• Task objective
Display every line from the items below that contains the string "elev".
.....
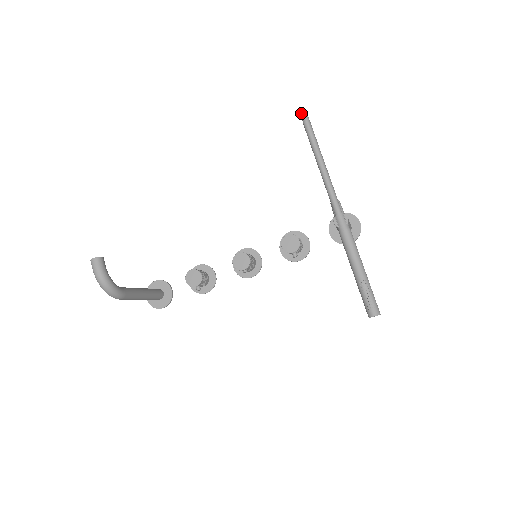
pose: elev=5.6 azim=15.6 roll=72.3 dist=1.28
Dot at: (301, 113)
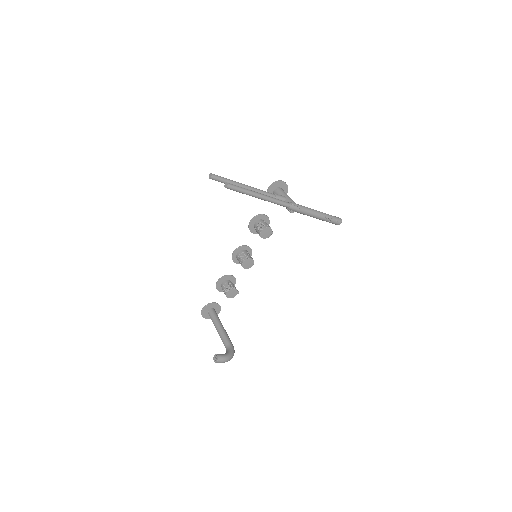
Dot at: occluded
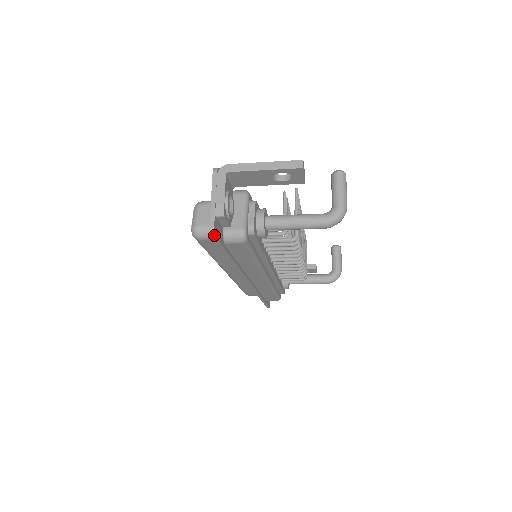
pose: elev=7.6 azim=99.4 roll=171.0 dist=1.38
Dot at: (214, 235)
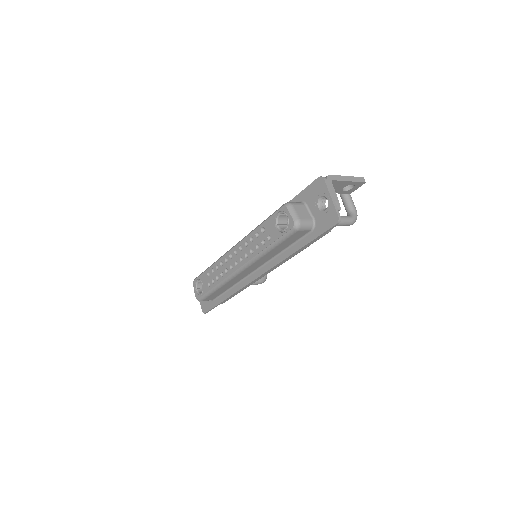
Dot at: (339, 222)
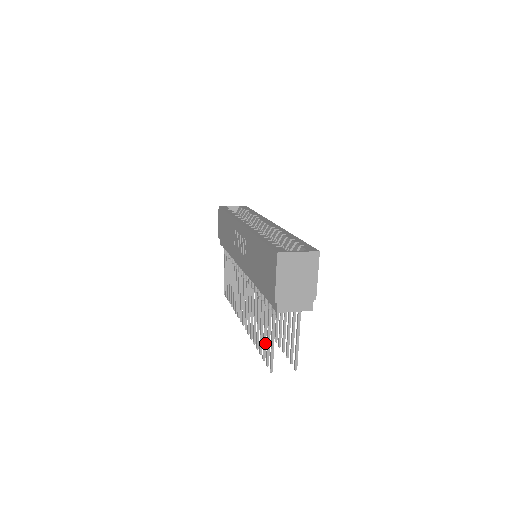
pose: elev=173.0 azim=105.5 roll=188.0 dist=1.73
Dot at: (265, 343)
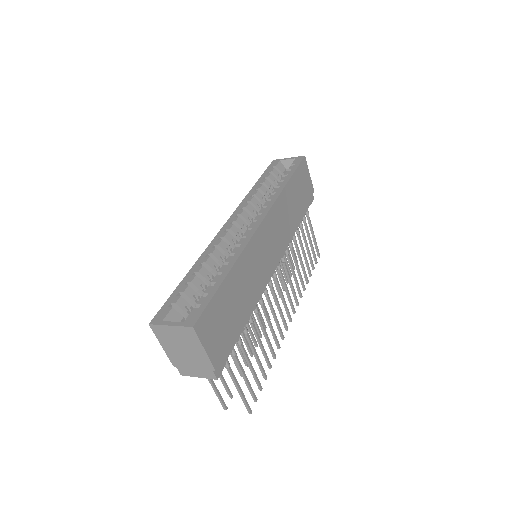
Dot at: occluded
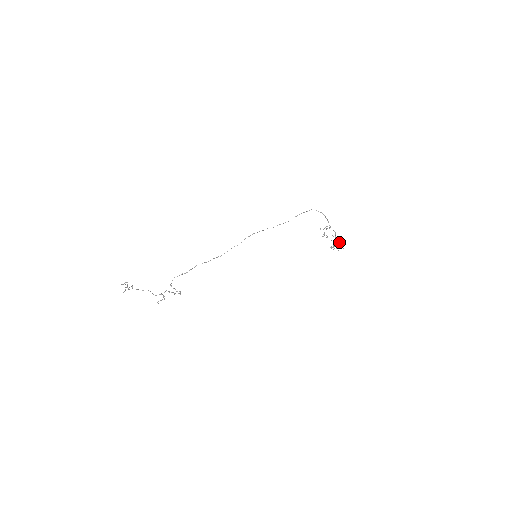
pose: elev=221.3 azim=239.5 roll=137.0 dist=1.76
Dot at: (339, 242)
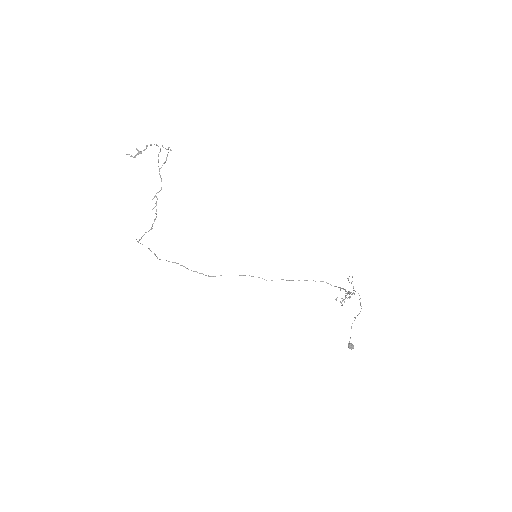
Dot at: occluded
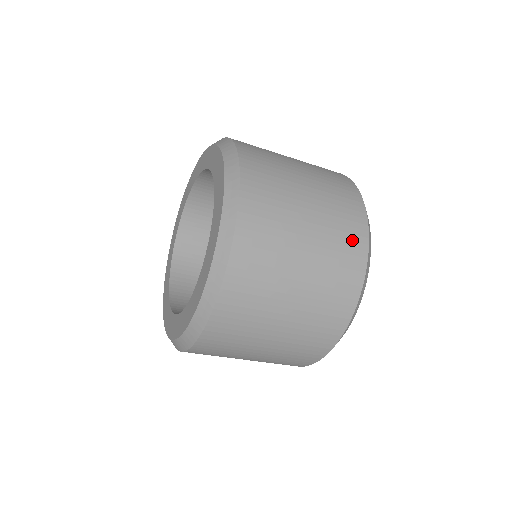
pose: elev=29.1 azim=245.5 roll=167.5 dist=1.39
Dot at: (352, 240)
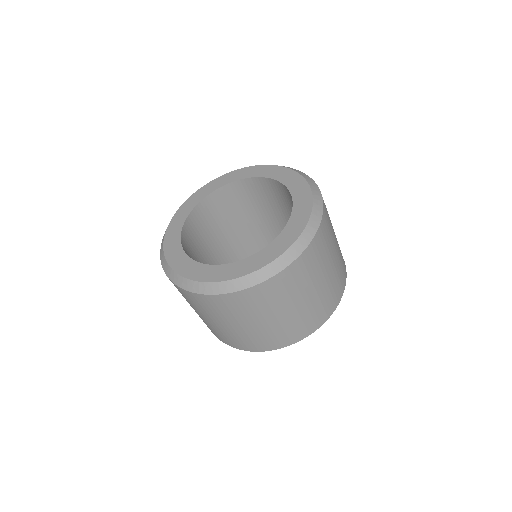
Dot at: occluded
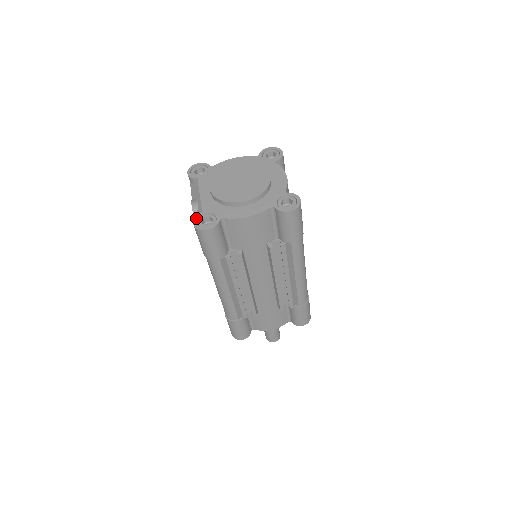
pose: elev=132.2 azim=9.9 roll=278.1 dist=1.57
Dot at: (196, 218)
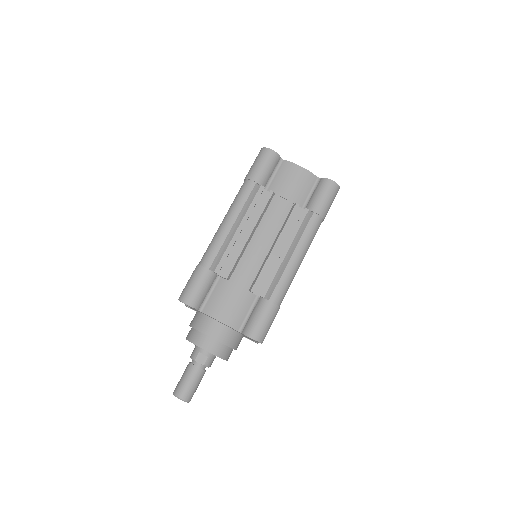
Dot at: occluded
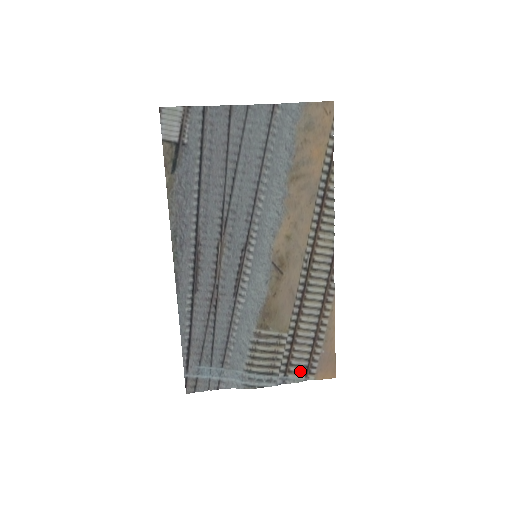
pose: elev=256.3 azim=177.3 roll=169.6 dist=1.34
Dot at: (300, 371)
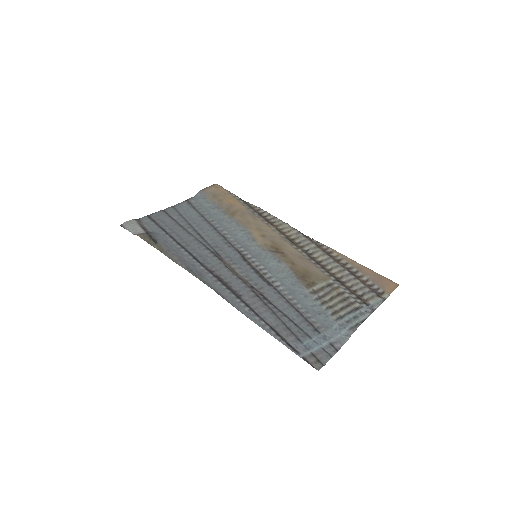
Dot at: (372, 296)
.....
• The solution
pose: elev=5.6 azim=15.6 roll=72.3 dist=1.28
pose: elev=7.6 azim=99.4 roll=171.0 dist=1.38
pose: elev=173.0 azim=105.5 roll=188.0 dist=1.73
pose: elev=221.3 azim=239.5 roll=137.0 dist=1.76
pose: elev=29.1 azim=245.5 roll=167.5 dist=1.39
pose: elev=132.2 azim=9.9 roll=278.1 dist=1.57
pose: elev=256.3 azim=177.3 roll=169.6 dist=1.34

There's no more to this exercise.